この度の経営統合のように税理士事務所においても現在の日本の経済状況やニーズに適応していく必要がありますが、こうした背景をご理解いただくために、昨今の日本の経済状況から解説したいと思います。まずはデフレとインフレについてです。

デフレとインフレについて

デフレ

 デフレ(デフレーション)は、物価が継続的に下落する現象です。以下のようなプロセスが進行します。

  1. 消費の減少: 消費者の購買意欲が低下し、需要が減少します。

  2. 価格の下落: 企業は売上を維持するために価格を下げます。

  3. 企業収益の減少: 価格の下落により企業の利益が減少します。

  4. 賃金の低下: 企業はコスト削減のため、賃金や雇用を削減します。

  5. さらなる消費の減少: 消費者の購買力が低下し、需要が一層減少します。

 デフレは経済の停滞を引き起こし、失業率の上昇や企業倒産の増加など、悪循環を招きます。景気回復が困難となり、長期にわたる経済の低迷をもたらすことが多いです。

インフレ

 インフレ(インフレーション)は、物価が継続的に上昇する現象です。以下のようなプロセスが進行します。

  1. 需要の増加: 消費者の購買意欲が高まり、需要が増加します。

  2. 価格の上昇: 需要の増加により、企業は価格を引き上げます。

  3. コストの増加: 原材料や賃金などのコストが上昇し、企業はそのコストを価格に転嫁します。

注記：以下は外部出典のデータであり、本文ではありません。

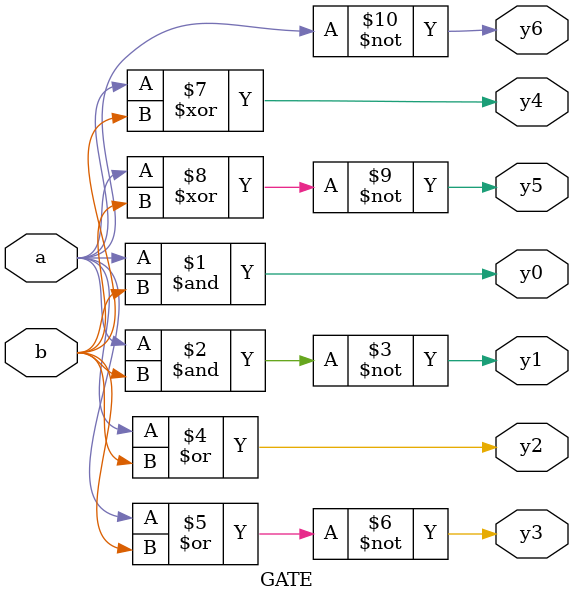
<source format=v>
`timescale 1ns / 1ps


module GATE(
    input a,b,
    output y0,y1,y2,y3,y4,y5,y6
    
    );
    
    assign y0 = a & b;
    assign y1 = ~(a & b);
    assign y2 = a | b;
    assign y3 = ~(a | b);
    assign y4 = a ^ b;
    assign y5 = ~(a ^ b);
    assign y6 = ~a;

    
    
    
endmodule

</source>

  4. 賃金の上昇: 労働者は生活費の増加に対応するために賃上げを要求し、企業は賃金を引き上げます。

  5. さらなる需要の増加: 賃金の上昇により消費者の購買力が増し、さらに需要が増加します。

 インフレは適度であれば経済成長を促進しますが、過度になると高インフレやハイパーインフレーションを引き起こし、経済の不安定化を招きます。購買力の減少や生活費の急上昇が問題となります。

現在の経済状況

 現在、日銀はインフレターゲットを年率2%程度としていますが、2024年5月のインフレ率は2.9%で、前月の2.5%から上昇しています。一方で、2024年の賃金の伸び率は約4%が見込まれています。

賃金の伸び率

 2024年の春闘では、賃上げ率が前年の3.6%からさらに上昇し、4.0%に達すると見込まれています。これは1992年以来の高水準です。特に、大企業ではベースアップ(基本給の引き上げ)が積極的に行われており、労働組合の交渉結果がこの賃上げに大きく寄与しています。

賃金の背景

 賃金の伸びは、過去の輸入物価の上昇が和らいだことや、企業の内部留保の増加、高収益の企業が労働力不足に対処するために賃上げを行っていることに支えられています。また、2023年には特別賞与の寄与が大きかったこともあり、全体としての賃金増加を後押ししています​。

課題と展望

 しかし、賃金の伸びが物価上昇に追いつかず、実質賃金は依然として減少傾向にあります。これにより、消費が低迷し、国内需要の回復が遅れる懸念があります。政府は引き続き、労働組合の力を強化し、中小企業や非正規労働者の賃金改善を目指す政策を推進しています。

結論

 2024年の日本の賃金伸び率は4.0%と高い水準ですが、物価上昇に対する実質賃金の低下が課題です。経済全体の健全な成長には、持続的な賃上げと物価の安定が必要とされています。

 このような環境の中、このたび当事務所では、賃上げおよび経費の高騰を受け、税理士報酬の値上げをお願いする運びとなりました。これまで可能な限りコスト削減に努めて参りましたが、昨今の諸経費の上昇により、現行の報酬体系を維持することが困難となっております。
 つきましては、誠に恐縮ではございますが、今年の夏より新しい報酬体系を適用させていただきたく、何卒ご理解とご協力を賜りますようお願い申し上げます。詳細につきましては、別途ご案内申し上げます。